In this lesson, we will discuss Stanley Schachter’s two-factor theory of emotion. When you’ve finished the lesson, you’ll also have the chance to test your own knowledge of the two-factor theory of emotion with a short quiz.
Emotion as Experience
While driving down a dark road on her way home from an evening basketball game, Lila sees another car coming toward her from the opposite direction. Suddenly, the car swerves into her lane, and for a few terrifying minutes, it looks like both vehicles are about to be involved in a head-on collision.
Lila’s palms begin to sweat and her heart starts pounding. She knows that she will be seriously hurt if the two cars collide. Lila begins to feel intense fear. At the last minute, the oncoming car swerves back into its lane and narrowly avoids hitting Lila. So how can we explain what Lila just experienced emotionally? One way is to look at Schachter’s two-factor theory of emotion.
Two-Factor Theory of Emotion
The two-factor theory of emotion was developed by Stanley Schachter and Jerome Singer in the 1960’s; it is also referred to as the Schachter-Singer Theory. According to Schachter and Singer, our emotions are the product of both physical arousal and our thoughts, the result of a biological and cognitive process.According to the theory, when we’re exposed to a stimulating event, we find a way to understand what we’ve just experienced. For example, we look for cues in our environment and our past experiences to help us cognitively label the physiological arousal.
Inevitably, the stimulating event leads to some type of physical symptoms, such as sweating, increased heart rate, heavy breathing, and other related symptoms. Only after these thoughts and symptoms occur do we experience a specific emotion.It is important to note that our physiological arousal may be the same for several different emotions, which is why cognitive labels are so important. Arousal itself isn’t enough; it is also necessary for us to identify the arousal.
The Theory at Work
Let’s take another look at Lila’s near accident on the dark road.
The sight of the oncoming car veering into her lane is the stimulating event.
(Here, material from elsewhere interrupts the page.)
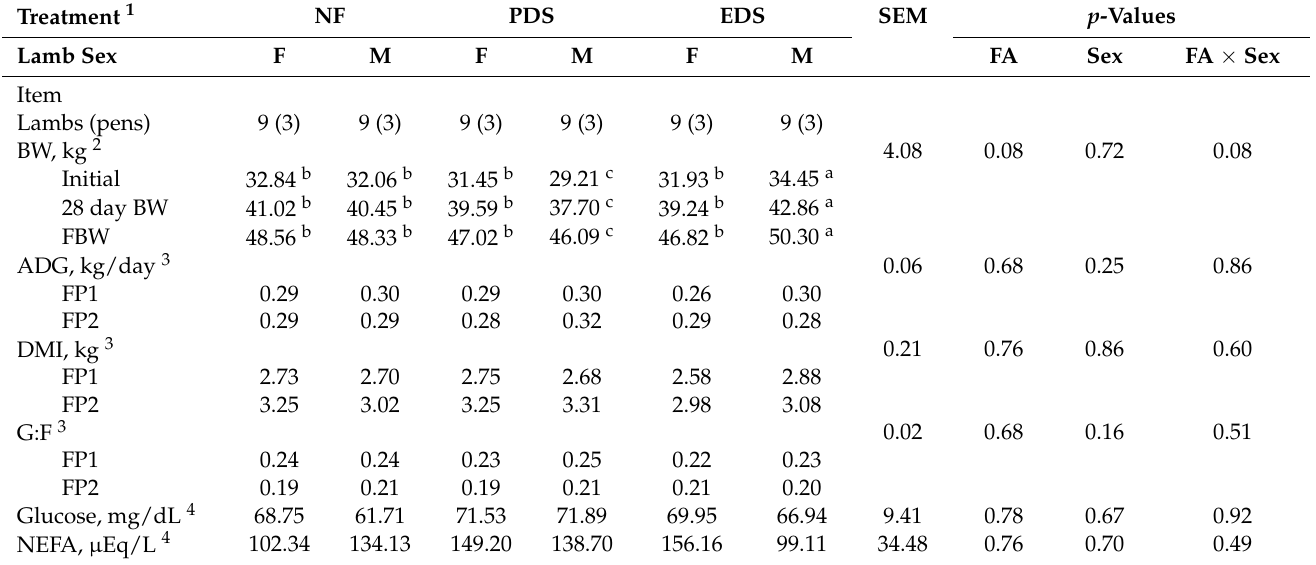
Table 7. Effect of a fatty acid enriched diet during the last 50 days of gestation on offspring development and plasma metabolites during the finishing period in male (M) and female (F) lambs Treatment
Once Lila processes the event, her heart begins to pound faster and harder and she starts to sweat. As her sweaty palms grip the steering wheel of her car, Lila labels her physiological response, as ‘I am afraid.’ As a result, Lila experiences the emotion of fear.While Lila spent the next day at home recovering from her close call on the road, her friend, Stacy, was at home watching television. In the middle of the show, the doorbell rang.
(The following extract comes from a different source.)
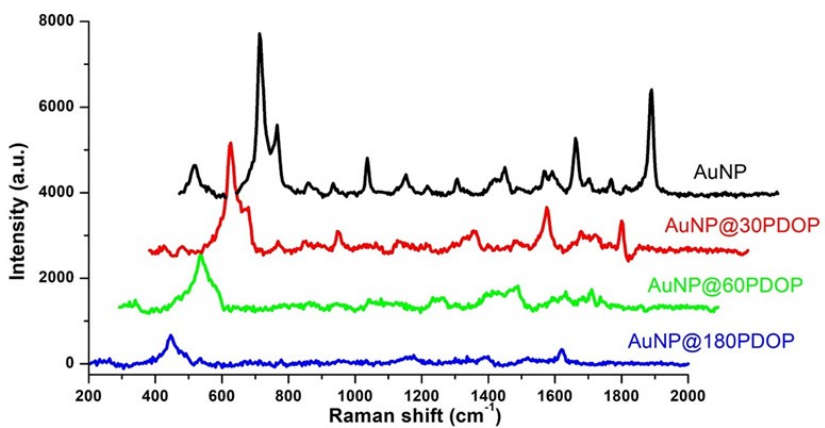
Figure 9. Representative Raman measurements of AuNP and AuNP@PDOP for different PDOP deposition times (numbers indicate deposition times in min). The final concentration of methylene blue (MB) for Raman measurement is 10 −5 M.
When Stacy opened the door, she found a large box with a bow on it addressed to her. The box was too heavy to drag inside, so Stacy started to open the package on her porch.When she pried open the top, her husband, a member of the U.S. military who had been deployed overseas for over a year, popped out. At the sight of her husband, Stacy’s heart began to pound and her breathing became short and quick.
In that moment, Stacy interpreted her response as joy and experiences an intense feeling of happiness.
Developed by Stanley Schachter and Jerome Singer in the 1960s, the two-factor theory of emotion, also known as the Schachter-Singer theory, proposes our experience of emotions depends on two things: physiological arousal and our cognitive interpretation of the arousal. Examples of physiological arousal include sweating, heavy breathing, and an increased heart rate.
To cognitively interpret an event, we look to our environment and past experiences for cues. It is not enough to experience a stimulating event or be cognitive of that event; we must experience both. Once we interpret a stimulating event and it causes physical arousal, we must place a cognitive label on that arousal. Only then can we experience an emotion.